Written task:
Where in the data below does the word "this" appear? Copy each line that holds it.

Data for processing:
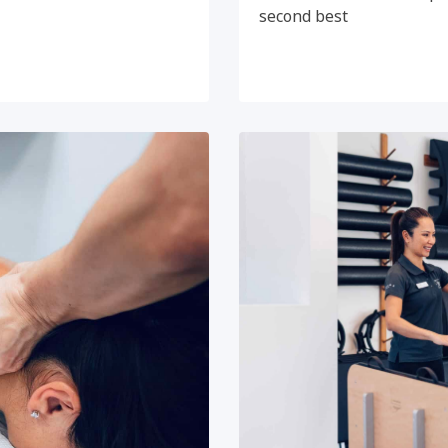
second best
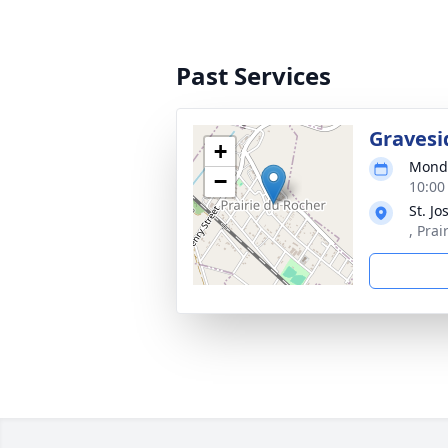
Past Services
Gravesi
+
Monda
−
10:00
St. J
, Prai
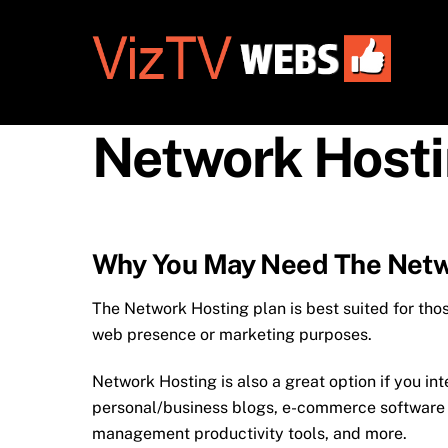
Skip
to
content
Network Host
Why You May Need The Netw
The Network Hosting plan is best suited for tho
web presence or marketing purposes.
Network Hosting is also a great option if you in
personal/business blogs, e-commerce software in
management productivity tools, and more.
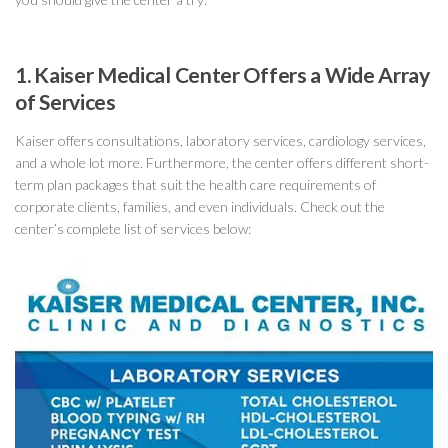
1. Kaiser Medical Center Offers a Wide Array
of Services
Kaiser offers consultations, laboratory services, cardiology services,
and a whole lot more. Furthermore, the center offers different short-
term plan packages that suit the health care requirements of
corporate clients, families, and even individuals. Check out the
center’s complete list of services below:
...
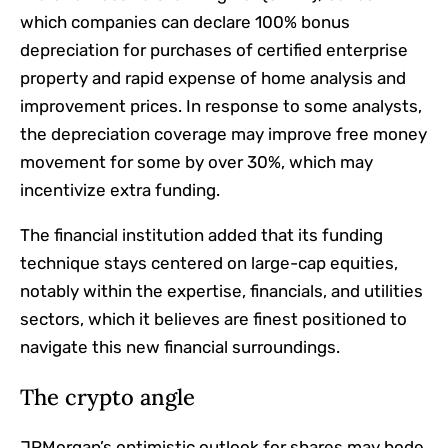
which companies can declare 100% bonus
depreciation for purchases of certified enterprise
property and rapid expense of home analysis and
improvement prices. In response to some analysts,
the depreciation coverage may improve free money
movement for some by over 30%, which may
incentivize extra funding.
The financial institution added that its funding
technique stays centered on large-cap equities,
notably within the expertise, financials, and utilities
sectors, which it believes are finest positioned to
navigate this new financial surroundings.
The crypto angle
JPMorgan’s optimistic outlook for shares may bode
---
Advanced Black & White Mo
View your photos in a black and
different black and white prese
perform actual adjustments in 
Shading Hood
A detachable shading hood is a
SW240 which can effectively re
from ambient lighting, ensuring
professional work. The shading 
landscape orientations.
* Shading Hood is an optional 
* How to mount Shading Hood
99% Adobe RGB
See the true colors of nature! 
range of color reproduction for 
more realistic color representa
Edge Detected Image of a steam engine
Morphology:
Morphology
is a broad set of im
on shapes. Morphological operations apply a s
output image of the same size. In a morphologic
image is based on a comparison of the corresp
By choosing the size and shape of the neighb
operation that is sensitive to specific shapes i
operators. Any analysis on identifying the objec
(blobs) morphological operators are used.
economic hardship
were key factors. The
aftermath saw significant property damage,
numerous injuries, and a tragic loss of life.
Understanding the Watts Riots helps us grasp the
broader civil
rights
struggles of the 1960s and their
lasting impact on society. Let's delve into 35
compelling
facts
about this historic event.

Your response:
navigate this new financial surroundings.
about this historic event.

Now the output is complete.